((
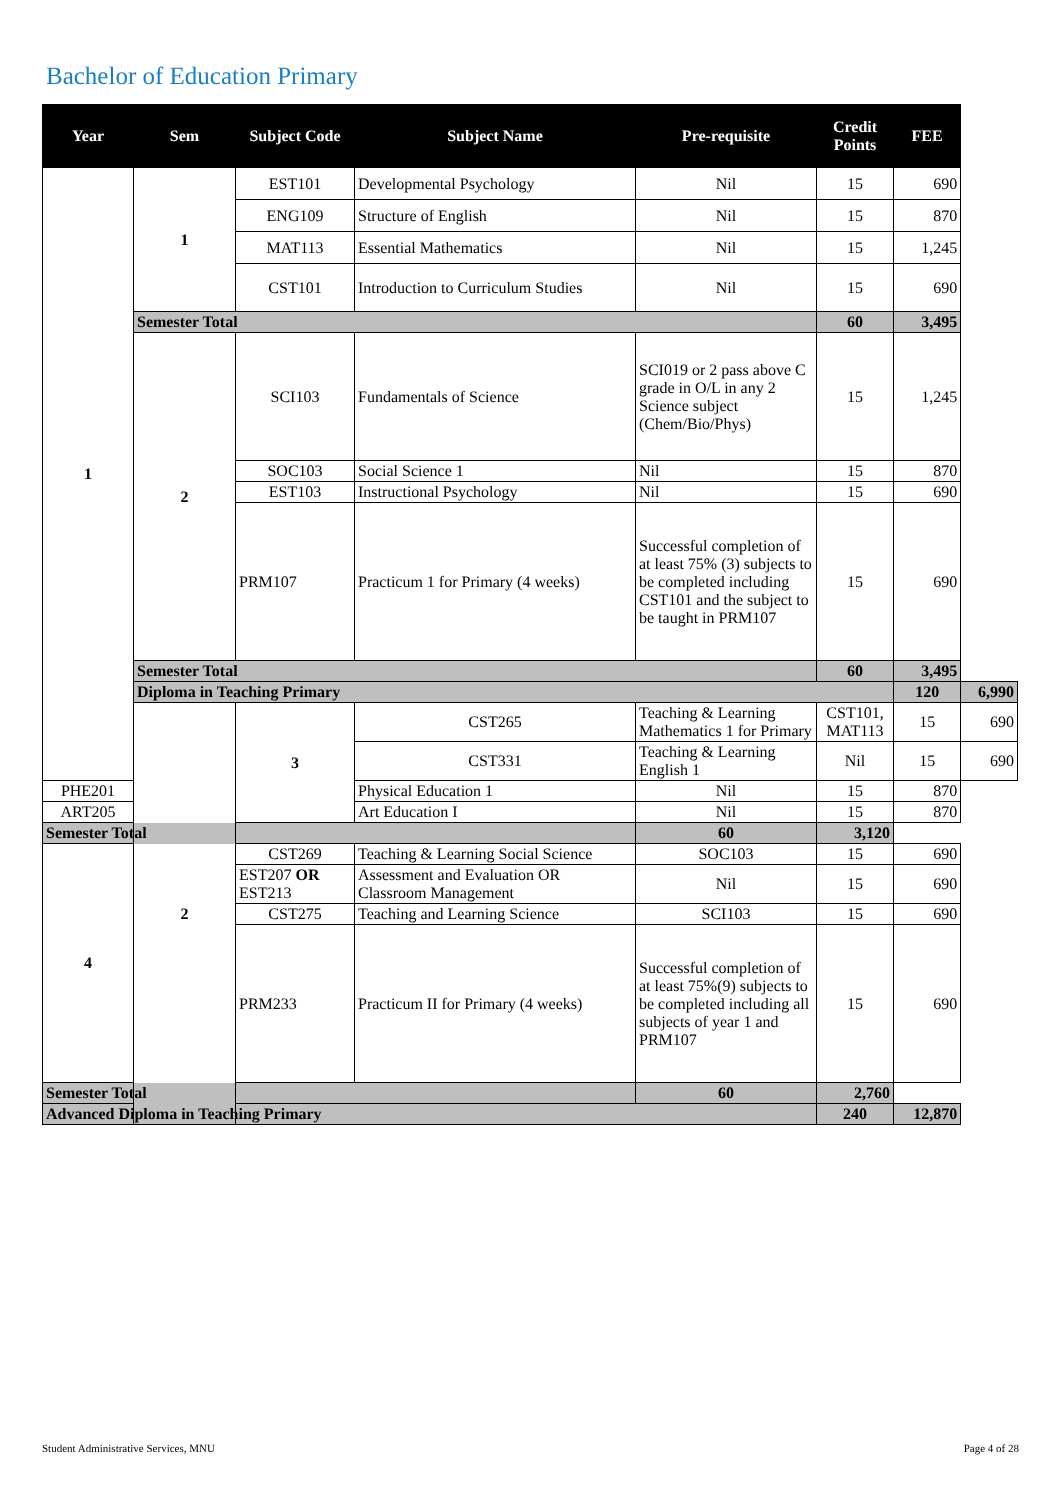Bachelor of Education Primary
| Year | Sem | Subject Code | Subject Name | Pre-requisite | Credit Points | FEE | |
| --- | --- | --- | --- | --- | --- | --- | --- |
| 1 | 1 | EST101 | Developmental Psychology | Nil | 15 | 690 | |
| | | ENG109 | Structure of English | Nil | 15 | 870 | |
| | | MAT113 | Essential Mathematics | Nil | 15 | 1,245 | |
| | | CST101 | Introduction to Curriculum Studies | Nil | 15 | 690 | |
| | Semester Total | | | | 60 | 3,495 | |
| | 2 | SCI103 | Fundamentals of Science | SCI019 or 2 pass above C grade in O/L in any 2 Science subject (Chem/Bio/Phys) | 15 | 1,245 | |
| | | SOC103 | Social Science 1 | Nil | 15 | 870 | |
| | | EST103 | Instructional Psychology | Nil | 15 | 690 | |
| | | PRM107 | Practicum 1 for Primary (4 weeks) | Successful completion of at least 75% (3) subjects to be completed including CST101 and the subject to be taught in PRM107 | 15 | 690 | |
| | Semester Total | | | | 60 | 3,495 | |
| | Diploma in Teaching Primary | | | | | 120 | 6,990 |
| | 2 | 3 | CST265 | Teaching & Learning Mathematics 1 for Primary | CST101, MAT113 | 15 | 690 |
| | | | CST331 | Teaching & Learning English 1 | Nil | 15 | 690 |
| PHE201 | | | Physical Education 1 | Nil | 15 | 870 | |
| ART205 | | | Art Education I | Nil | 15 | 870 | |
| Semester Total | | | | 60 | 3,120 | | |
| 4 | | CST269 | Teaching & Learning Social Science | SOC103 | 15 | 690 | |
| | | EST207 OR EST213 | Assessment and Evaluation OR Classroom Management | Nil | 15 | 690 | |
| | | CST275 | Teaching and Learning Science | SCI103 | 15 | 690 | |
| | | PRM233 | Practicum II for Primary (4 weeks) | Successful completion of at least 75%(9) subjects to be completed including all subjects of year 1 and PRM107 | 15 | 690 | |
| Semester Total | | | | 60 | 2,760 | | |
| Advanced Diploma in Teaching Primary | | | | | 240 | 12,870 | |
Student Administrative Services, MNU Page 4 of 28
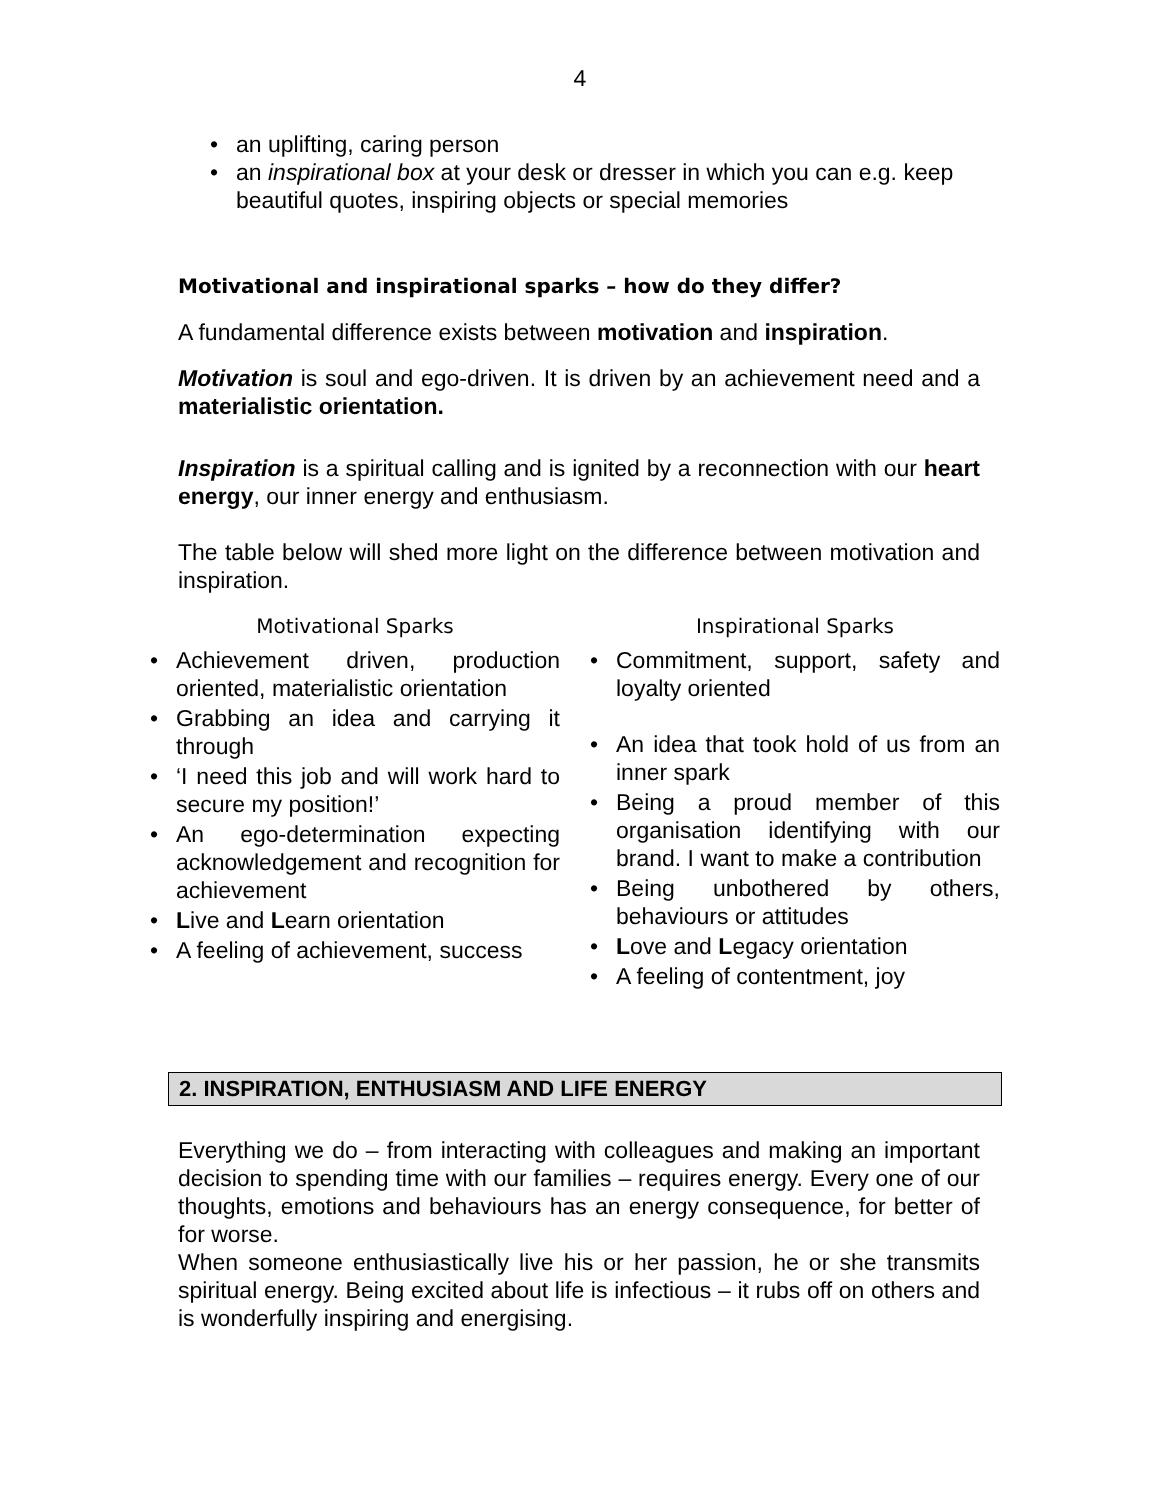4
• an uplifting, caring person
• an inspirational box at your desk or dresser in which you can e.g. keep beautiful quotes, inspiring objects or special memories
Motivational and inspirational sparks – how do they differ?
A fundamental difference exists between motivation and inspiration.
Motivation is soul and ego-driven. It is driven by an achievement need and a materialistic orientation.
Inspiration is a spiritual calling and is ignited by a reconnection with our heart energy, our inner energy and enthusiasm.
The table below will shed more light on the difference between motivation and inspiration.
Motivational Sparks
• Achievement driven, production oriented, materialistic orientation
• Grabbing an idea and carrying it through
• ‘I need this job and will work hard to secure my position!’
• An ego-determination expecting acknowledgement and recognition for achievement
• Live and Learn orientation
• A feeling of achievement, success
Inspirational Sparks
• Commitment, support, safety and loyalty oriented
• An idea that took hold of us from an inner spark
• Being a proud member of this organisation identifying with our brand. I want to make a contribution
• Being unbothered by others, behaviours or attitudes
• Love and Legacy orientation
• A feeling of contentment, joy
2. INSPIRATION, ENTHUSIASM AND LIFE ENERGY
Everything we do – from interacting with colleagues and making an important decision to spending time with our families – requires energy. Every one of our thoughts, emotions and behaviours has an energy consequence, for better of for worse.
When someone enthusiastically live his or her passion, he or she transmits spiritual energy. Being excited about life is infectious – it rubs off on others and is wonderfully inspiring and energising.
))
What needs to be done -> Take the entries above and return only the lines from the one with "and Learn orientation" to the one with "Everything we do", both included, unchanged.

Task solution ->
• Live and Learn orientation
• A feeling of achievement, success
Inspirational Sparks
• Commitment, support, safety and loyalty oriented
• An idea that took hold of us from an inner spark
• Being a proud member of this organisation identifying with our brand. I want to make a contribution
• Being unbothered by others, behaviours or attitudes
• Love and Legacy orientation
• A feeling of contentment, joy
2. INSPIRATION, ENTHUSIASM AND LIFE ENERGY
Everything we do – from interacting with colleagues and making an important decision to spending time with our families – requires energy. Every one of our thoughts, emotions and behaviours has an energy consequence, for better of for worse.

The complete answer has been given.